### Text provided:

####

But the heck, it’s still a fun game to play. So here we present to you what may be the first film of human flight. The film – or rather the mere seven frames of the film that survive reproduced in the journal Nature from 12 August 1897 – shows the pioneering British aviator Percy Pilcher (1866-1899) taking off from a hillside, probably outside Eynsford, for 20 June 1897. The glider was one of his own construction, named ‘The Hawk’, and you can just make out that it is being towed as the aviator takes to the air. I have animated the seven frames and repeated them several times, since the action naturally lasts for less than a second. It is not known how long the original film was (it seems to have been made as a scientific record, not as a commercial release).

Aviation enthusiast and photographer William J.S. Lockyer (who may have taken the film) wrote in Nature about the particular point of the action that we see in these seven frames.

The start was made at a given signal, the line being pulled by three boys, and Mr. Pilcher gradually left the ground, and soarred gracefully into the air, attaining a maximum height of about 70 feet. After covering a distance of about 180 yards the line suddenly parted, a knot having slipped. The only apparent difference this made was that the operator began now to slowly descend, his motion in the horizontal direction being somewhat reduced. A safe and graceful landing was made at a distance of 250 yards from the starting-point. the photographs illustrate that part of the flight previous to the attainment of the greatest height.

The film records Pilcher’s first public demonstration of one of his gliders, with a party of scientists having been present to witness the occasion. On the same day Pilcher’s cousin Dorothy also flew the Hawk, in what is believed to be the first instance of a woman operating a heavier-than-air aircraft. It is said that she was being filmed as well when she crashed into the cinematograph operator. I do hope this is true and not just a good story.

Percy Pilcher would die in a crash flying the same glider two years later, aged just 32. Poignantly, Lockyer’s account tells us not only that “in these attempts it must not be forgotten that there is always a certain amount of danger” but adds the following hint of what might have been:

Mr. Pilcher now proposes to employ, as soon as possible, a small and light engine indicating about four hourse-power, this being considerably more than sufficient for flights of moderate length … With this improvement it is hoped that further distances will be covered, and a nearer approximation to a flying machine will be attained.

A true flying machine to make real the dream of powered flight would finally be achieved by the Wright brothers in 1903. We don’t know if Pilcher could ever have put his dreams into reality, but it is likely that he was the first human to be shown in flight on film. The Lumières filmed a balloonist taking off the following year in 1898 (Départ d’une montgolfière, cat.no. 998) and a view of the ground below filmed from that balloon – probably the first example of aerial cinematography (Panorama pris d’un ballon captif, cat. no. 997).

####

### What this task involves:
Return the section of the piece on Percy Pilcher's glider film that begins at the words "The film records" and stops after "a good story.", copied word for word. Use only the text above.

### Listed records:
####

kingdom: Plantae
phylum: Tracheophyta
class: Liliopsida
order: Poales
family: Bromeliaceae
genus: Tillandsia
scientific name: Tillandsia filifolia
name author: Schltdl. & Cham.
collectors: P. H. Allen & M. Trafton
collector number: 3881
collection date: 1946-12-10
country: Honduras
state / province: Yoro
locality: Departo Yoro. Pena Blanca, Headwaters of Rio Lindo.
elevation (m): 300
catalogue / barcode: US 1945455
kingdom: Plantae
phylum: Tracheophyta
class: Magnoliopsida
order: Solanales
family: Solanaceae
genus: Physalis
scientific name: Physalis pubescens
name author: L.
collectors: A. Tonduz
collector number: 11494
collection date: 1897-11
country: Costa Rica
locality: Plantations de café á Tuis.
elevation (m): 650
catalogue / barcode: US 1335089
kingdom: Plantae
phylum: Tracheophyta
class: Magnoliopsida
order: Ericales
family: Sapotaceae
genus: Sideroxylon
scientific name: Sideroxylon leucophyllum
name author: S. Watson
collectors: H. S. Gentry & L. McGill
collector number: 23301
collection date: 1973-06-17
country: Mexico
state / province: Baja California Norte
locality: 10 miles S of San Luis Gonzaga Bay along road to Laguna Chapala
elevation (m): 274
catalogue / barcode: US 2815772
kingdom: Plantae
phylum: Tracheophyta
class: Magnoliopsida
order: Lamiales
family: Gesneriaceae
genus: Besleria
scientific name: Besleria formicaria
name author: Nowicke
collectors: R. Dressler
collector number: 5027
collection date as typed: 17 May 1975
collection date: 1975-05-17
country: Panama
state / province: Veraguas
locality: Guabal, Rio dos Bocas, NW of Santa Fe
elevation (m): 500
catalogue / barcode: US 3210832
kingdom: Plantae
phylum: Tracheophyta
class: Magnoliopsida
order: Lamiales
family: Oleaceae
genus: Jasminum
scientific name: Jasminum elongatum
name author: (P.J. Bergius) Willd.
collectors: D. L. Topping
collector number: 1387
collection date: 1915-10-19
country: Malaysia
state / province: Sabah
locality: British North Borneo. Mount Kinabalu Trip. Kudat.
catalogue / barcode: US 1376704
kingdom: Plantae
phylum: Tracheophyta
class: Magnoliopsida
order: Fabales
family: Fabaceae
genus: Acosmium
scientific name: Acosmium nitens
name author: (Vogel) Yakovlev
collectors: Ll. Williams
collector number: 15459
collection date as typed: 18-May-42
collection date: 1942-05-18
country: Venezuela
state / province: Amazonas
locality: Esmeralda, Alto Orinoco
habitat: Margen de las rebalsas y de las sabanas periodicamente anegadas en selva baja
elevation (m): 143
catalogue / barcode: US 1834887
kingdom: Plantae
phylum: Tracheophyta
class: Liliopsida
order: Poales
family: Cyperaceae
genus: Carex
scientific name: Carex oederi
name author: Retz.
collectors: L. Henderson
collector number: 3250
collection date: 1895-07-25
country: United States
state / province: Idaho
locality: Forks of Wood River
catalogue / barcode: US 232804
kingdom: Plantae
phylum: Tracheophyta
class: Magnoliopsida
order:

####

### Exercise solution:
The film records Pilcher’s first public demonstration of one of his gliders, with a party of scientists having been present to witness the occasion. On the same day Pilcher’s cousin Dorothy also flew the Hawk, in what is believed to be the first instance of a woman operating a heavier-than-air aircraft. It is said that she was being filmed as well when she crashed into the cinematograph operator. I do hope this is true and not just a good story.